--- Assignment ---
Each line below that contains the word "property" must be copied.

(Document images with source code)
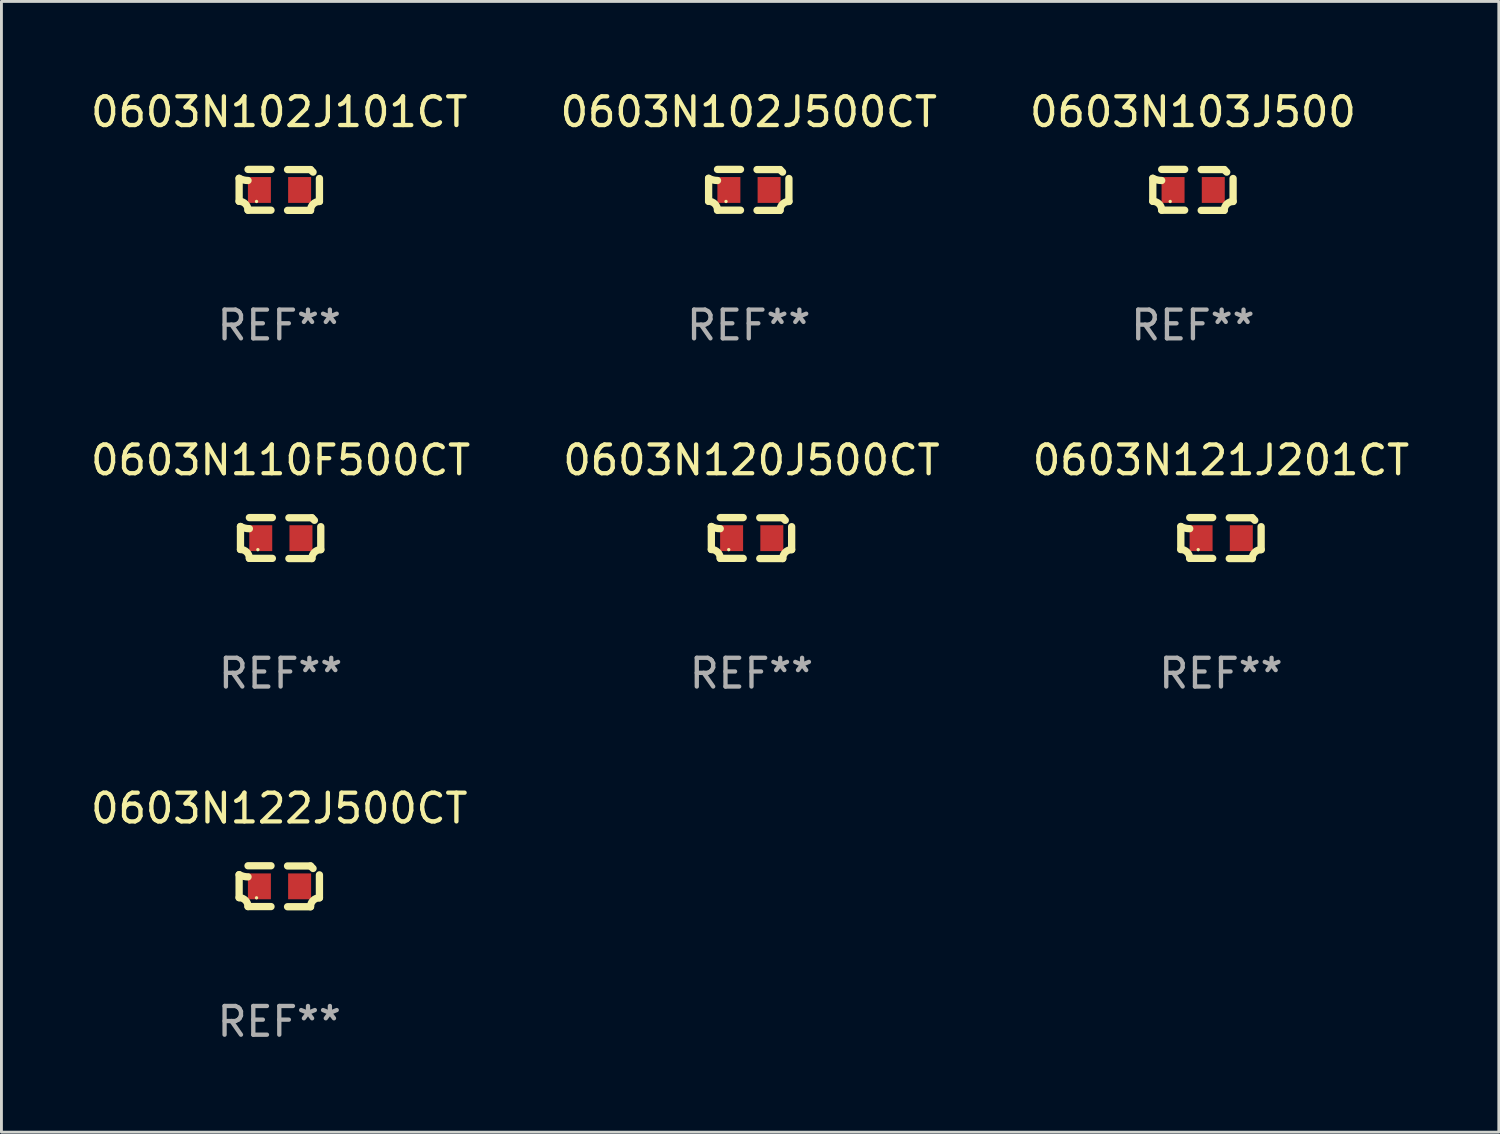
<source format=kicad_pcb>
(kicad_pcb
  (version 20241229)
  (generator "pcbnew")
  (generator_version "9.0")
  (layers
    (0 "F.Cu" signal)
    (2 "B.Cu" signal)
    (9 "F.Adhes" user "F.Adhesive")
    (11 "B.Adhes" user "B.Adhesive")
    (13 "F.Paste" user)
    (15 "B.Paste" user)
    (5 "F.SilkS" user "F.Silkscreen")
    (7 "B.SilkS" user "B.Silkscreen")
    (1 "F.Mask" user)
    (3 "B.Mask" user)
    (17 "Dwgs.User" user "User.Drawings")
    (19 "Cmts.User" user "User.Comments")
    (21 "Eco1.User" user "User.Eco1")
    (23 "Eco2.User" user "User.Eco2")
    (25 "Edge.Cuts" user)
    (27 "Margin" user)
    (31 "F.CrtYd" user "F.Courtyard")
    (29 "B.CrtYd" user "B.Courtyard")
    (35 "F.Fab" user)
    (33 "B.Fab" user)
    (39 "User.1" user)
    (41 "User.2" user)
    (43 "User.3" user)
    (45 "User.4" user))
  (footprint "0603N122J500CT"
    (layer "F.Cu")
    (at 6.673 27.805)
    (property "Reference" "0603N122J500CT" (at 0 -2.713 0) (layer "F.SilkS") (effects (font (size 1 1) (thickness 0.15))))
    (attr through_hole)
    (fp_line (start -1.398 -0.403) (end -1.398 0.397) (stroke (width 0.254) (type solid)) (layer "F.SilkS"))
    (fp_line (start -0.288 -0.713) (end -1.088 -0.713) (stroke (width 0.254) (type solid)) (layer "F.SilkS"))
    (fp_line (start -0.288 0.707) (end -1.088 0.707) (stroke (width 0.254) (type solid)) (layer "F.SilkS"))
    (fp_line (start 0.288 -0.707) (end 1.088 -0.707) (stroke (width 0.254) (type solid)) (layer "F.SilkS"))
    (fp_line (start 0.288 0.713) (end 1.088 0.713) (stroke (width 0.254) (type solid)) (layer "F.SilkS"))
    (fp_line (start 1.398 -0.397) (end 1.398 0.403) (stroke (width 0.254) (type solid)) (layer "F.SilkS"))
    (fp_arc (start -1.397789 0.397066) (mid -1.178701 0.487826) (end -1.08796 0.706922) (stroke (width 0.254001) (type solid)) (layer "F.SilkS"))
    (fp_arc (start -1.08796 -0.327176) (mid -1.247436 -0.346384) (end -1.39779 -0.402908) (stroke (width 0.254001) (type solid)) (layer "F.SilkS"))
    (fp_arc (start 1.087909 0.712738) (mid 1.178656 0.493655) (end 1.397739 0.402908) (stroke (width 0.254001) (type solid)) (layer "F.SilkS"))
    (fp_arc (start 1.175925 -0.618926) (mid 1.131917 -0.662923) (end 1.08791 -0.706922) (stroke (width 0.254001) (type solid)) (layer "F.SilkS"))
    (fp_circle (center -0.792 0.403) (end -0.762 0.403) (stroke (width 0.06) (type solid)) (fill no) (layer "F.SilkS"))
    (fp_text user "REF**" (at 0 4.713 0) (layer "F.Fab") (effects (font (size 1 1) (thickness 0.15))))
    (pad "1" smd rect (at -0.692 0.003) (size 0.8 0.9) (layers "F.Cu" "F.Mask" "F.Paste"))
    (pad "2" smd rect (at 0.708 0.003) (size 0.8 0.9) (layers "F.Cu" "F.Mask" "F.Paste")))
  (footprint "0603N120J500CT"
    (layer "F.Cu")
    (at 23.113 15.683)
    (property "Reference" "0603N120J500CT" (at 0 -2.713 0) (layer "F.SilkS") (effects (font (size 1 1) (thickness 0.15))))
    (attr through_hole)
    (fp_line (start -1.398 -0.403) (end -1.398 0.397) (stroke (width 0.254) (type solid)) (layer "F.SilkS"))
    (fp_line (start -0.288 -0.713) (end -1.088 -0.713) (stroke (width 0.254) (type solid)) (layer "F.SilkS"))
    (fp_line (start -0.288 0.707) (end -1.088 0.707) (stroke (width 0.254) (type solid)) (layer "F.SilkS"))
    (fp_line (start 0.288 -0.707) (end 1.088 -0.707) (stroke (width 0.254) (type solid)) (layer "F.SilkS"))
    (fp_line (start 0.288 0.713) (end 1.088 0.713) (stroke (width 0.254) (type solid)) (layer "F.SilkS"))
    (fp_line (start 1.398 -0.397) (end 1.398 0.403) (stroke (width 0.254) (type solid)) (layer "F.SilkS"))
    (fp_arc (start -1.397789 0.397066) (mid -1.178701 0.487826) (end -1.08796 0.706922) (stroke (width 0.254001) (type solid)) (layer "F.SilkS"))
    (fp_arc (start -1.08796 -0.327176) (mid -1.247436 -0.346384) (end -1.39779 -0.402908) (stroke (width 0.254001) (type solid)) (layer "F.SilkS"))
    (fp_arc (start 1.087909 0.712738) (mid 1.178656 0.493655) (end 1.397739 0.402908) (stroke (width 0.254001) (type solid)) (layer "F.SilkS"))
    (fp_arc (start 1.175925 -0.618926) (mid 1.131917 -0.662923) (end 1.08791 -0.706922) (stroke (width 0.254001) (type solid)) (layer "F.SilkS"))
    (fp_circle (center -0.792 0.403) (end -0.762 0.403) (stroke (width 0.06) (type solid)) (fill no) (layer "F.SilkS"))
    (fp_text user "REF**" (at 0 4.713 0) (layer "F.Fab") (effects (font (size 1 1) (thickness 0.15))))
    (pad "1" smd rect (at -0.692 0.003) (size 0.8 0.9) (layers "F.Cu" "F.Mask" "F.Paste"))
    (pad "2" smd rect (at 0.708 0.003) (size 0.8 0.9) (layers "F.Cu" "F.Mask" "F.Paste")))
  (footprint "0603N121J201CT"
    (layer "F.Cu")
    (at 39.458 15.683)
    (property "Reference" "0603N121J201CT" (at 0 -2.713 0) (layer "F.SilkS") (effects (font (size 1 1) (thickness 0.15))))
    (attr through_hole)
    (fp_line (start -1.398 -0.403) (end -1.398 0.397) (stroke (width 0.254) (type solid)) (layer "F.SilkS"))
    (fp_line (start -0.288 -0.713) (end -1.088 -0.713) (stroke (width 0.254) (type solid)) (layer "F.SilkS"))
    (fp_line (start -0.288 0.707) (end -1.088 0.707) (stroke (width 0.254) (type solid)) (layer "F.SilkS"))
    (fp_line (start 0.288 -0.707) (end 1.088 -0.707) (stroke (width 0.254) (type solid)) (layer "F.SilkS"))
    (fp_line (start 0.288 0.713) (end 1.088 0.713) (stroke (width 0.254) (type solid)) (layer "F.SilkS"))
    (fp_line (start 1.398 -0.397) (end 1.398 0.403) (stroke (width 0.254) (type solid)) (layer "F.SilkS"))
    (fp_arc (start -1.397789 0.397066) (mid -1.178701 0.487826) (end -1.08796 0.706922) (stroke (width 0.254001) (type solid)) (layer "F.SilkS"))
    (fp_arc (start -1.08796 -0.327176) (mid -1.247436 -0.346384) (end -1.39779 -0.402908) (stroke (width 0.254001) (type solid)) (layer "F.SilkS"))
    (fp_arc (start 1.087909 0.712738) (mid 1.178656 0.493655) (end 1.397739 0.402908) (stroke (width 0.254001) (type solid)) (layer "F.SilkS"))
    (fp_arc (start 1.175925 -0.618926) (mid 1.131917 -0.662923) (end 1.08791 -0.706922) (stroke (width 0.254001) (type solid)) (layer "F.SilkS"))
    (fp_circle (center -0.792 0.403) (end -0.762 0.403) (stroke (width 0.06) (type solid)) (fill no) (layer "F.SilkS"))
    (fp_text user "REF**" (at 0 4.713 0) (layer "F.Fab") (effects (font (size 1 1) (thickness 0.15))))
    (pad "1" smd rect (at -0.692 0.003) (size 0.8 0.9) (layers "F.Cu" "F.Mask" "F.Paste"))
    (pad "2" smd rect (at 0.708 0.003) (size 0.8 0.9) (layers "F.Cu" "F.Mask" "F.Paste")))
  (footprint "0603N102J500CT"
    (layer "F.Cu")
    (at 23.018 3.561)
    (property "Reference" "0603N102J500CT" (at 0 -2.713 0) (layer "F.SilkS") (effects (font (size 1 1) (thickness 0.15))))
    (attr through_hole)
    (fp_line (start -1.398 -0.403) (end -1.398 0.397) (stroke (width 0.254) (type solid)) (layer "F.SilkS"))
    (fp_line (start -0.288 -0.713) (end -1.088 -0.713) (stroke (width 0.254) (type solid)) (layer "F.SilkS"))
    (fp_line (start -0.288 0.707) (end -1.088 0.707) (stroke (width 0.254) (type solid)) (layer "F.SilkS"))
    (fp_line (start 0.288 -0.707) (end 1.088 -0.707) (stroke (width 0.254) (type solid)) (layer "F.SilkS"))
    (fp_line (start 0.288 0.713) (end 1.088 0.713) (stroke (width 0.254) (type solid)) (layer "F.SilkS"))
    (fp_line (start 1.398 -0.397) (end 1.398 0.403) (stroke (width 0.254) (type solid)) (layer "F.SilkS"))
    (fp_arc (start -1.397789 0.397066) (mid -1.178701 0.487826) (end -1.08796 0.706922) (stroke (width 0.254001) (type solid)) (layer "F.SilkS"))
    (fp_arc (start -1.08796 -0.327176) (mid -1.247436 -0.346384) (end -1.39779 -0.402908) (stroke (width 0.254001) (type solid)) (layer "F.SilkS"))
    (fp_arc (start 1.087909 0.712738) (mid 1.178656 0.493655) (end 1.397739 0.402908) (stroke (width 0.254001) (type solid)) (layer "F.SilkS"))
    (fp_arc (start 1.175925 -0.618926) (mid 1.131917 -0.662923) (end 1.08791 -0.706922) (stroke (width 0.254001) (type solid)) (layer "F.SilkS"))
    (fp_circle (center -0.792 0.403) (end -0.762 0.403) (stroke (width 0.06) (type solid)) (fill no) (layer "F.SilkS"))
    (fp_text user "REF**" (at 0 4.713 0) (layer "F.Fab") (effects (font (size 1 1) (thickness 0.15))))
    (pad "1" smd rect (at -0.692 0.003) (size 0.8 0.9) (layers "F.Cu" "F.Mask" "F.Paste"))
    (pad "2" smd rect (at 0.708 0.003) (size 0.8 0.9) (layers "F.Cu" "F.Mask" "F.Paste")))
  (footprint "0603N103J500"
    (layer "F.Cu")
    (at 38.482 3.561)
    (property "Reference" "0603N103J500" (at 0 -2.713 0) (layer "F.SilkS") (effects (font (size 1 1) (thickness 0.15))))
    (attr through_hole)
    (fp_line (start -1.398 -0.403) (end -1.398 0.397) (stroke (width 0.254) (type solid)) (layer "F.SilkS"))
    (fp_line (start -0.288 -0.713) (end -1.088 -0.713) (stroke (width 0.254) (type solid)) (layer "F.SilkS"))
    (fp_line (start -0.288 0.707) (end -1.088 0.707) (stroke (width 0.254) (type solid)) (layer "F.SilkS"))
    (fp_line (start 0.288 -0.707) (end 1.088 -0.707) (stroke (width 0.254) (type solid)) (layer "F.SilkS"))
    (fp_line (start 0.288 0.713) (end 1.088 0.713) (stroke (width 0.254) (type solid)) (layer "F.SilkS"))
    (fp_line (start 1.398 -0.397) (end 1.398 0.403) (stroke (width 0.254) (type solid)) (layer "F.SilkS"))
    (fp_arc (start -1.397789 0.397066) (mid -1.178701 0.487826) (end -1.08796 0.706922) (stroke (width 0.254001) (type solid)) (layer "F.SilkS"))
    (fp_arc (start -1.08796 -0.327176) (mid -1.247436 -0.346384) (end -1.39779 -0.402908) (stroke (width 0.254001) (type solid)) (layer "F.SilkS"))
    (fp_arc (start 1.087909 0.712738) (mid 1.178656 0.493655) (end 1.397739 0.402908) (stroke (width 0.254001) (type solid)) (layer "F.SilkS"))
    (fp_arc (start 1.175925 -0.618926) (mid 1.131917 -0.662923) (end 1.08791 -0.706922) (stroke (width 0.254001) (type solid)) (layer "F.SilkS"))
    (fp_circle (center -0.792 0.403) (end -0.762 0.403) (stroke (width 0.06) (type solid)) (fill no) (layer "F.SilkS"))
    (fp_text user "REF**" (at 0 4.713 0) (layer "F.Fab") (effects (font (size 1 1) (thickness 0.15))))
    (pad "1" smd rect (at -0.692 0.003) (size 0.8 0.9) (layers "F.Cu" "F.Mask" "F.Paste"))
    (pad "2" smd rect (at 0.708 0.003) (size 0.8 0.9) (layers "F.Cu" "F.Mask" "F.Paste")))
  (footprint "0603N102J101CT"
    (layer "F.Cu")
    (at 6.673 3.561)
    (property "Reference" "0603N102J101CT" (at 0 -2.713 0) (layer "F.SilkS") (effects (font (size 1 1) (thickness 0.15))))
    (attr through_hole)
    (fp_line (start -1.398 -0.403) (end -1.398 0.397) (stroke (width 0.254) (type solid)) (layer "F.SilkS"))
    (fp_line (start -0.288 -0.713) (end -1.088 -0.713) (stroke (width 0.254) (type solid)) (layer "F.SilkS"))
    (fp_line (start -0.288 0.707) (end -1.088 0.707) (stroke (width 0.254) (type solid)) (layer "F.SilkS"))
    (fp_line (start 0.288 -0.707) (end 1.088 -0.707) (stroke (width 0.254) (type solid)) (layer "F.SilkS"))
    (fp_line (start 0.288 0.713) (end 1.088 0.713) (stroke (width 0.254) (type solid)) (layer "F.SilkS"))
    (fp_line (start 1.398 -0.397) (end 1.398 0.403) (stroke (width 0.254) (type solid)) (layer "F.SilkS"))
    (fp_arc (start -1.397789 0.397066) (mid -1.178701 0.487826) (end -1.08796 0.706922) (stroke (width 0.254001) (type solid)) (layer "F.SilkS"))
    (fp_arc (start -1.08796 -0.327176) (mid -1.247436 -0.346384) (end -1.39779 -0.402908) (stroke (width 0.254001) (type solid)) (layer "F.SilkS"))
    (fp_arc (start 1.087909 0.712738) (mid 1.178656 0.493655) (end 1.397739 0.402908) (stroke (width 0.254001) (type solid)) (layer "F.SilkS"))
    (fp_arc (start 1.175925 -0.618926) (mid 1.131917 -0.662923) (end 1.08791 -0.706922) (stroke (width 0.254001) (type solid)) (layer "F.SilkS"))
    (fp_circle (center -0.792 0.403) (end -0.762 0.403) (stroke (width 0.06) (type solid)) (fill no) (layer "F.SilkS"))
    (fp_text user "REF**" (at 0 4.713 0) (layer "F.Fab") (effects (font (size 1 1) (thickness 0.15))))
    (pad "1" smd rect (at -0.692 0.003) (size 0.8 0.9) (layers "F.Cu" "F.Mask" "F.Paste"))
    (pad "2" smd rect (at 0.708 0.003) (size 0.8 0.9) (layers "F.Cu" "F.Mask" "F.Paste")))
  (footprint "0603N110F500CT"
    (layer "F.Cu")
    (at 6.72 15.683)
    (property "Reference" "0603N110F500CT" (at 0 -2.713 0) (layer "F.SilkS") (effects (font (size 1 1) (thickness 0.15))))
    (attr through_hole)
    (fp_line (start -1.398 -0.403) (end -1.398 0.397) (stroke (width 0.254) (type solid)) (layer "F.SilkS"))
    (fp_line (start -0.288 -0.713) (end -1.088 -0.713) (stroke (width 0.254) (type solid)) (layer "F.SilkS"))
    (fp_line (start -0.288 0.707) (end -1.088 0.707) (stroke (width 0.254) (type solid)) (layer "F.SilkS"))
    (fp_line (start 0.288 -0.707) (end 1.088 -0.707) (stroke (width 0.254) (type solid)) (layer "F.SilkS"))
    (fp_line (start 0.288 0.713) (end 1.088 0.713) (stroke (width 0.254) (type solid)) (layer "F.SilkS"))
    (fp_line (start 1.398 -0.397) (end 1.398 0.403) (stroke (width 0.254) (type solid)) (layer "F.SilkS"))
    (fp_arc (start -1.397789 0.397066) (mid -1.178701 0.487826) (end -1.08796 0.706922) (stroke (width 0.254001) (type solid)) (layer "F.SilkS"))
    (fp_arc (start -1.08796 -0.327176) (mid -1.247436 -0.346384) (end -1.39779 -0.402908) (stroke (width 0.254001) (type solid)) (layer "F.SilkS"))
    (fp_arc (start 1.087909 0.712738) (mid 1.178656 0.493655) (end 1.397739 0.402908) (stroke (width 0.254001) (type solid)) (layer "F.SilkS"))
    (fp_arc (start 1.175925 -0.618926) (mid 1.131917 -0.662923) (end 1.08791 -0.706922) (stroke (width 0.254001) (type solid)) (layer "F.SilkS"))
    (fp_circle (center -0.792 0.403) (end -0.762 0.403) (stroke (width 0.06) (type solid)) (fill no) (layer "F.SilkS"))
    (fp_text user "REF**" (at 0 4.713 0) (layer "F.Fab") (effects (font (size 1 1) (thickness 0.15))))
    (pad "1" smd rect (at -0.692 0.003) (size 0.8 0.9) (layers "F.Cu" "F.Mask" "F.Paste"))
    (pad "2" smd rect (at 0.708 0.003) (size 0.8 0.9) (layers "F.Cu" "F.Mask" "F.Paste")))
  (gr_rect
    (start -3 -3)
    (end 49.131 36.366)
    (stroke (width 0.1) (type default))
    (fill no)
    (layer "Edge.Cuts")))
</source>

--- Output for this exercise ---
    (property "Reference" "0603N122J500CT" (at 0 -2.713 0) (layer "F.SilkS") (effects (font (size 1 1) (thickness 0.15))))
    (property "Reference" "0603N120J500CT" (at 0 -2.713 0) (layer "F.SilkS") (effects (font (size 1 1) (thickness 0.15))))
    (property "Reference" "0603N121J201CT" (at 0 -2.713 0) (layer "F.SilkS") (effects (font (size 1 1) (thickness 0.15))))
    (property "Reference" "0603N102J500CT" (at 0 -2.713 0) (layer "F.SilkS") (effects (font (size 1 1) (thickness 0.15))))
    (property "Reference" "0603N103J500" (at 0 -2.713 0) (layer "F.SilkS") (effects (font (size 1 1) (thickness 0.15))))
    (property "Reference" "0603N102J101CT" (at 0 -2.713 0) (layer "F.SilkS") (effects (font (size 1 1) (thickness 0.15))))
    (property "Reference" "0603N110F500CT" (at 0 -2.713 0) (layer "F.SilkS") (effects (font (size 1 1) (thickness 0.15))))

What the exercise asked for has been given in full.